The attack has also been called the "soft AP" attack in the past, and is based on a hacker creating a wireless network with the same name as a nearby wireless network. They have been detected at wireless trade shows and other places.
Once a user is logged onto the Evil Twin network, the hacker can use "man in the middle" attacks to gather passwords when the user connects to commerce sites, or even set up whole duplicates of public web sites.
The attack works because operating systems are "promiscuous": they remember the names of networks they have joined and join them again.
How to avoid it
In fact, it is quite easy to stay clear of evil twins, and the security applications we routinely apply already should keep us clear of them. The latest scare simply a reminder to actually perform the security checks we should be doing anyway.
Firstly, use encryption. Encrypting the wireless part of the connection is always a good idea, using the WEP or WPA standards. "If you have WEP or WPA encryption enabled, , you won’t be able to join an evil network because the key won’t match," says Glenn Fleishman of W-Fi Networking News
However, even without WEP and WPA, routine security methods applied by websites and mail servers should be adequate. They are, after all, designed to secure traffic over an insecure medium - the Internet - and apply equally to an insecure wired connection.

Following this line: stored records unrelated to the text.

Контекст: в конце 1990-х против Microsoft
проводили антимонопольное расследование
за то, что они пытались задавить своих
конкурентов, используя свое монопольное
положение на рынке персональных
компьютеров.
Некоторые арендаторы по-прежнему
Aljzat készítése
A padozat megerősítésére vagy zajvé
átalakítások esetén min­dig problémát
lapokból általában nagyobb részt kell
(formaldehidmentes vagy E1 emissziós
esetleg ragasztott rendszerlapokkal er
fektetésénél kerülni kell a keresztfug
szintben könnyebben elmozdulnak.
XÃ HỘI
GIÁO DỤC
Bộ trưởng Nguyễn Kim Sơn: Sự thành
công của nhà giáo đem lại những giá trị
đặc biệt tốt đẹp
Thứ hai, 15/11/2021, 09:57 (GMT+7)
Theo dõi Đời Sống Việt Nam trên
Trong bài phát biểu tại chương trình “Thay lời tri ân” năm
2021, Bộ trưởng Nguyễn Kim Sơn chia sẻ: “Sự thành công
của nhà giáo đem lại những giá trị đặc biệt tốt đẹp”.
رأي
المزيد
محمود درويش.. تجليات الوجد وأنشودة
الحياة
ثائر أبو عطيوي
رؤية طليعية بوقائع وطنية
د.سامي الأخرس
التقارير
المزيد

Commerce websites and email sites should allow the option of encryption: "If you use SSL email client connections for POP, IMAP, and SMTP or an SSL-enabled Webmail site, just for instance, you’re secured because an “evil twin” can’t provide false digital certificate information to capture those sessions," says Fleishman.
Linking to corporate email and applications should always be done over VPNs anyway - all IT departments should be able to provide this for mobile workers.

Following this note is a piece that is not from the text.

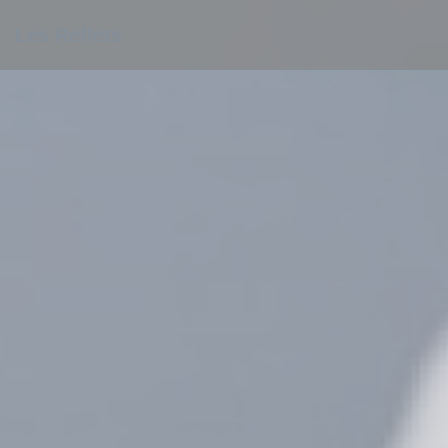
Personnalisation de vos choix en matière de cookies
Les Reflets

Beyond this, authentication will be a boon. Intended to allow networks to prove users are who they say they are, they are also useful to prove networks are authentic: "If you log in over 802.1X, you’ll be warned if you can’t authenticate to a network," says Fleishman. Your laptop will have a digital certificate installed to confirm the identity of any network it attaches to using 802.1x
802.1x is still not widely implemented, but it is available on most enterprise WLAN systems, and is being added to some public hotspot services, although in most cases this will mean upgrading the hardware at the hotspot, since they have been put up with cheap access points, and any upgrade will take some justification given the low revenues at most public hotspots.
Because not everyone has 802.1x in their client software, a hotspot can only put in 802.1x if it can support two wireless networks - one for those who can't do 802.1x (follow this link for more on multiple SSIDs).
However, T-Mobile is rolling out 802.1x to its US hotspots, and including 802.1x in the software it provides for users (it is also built into Windows XP).
"This evil twin problem is practically a call to arms to hotspot operators to take a stand and start an 802.1X migration for their customers’ benefit," comments Fleishman.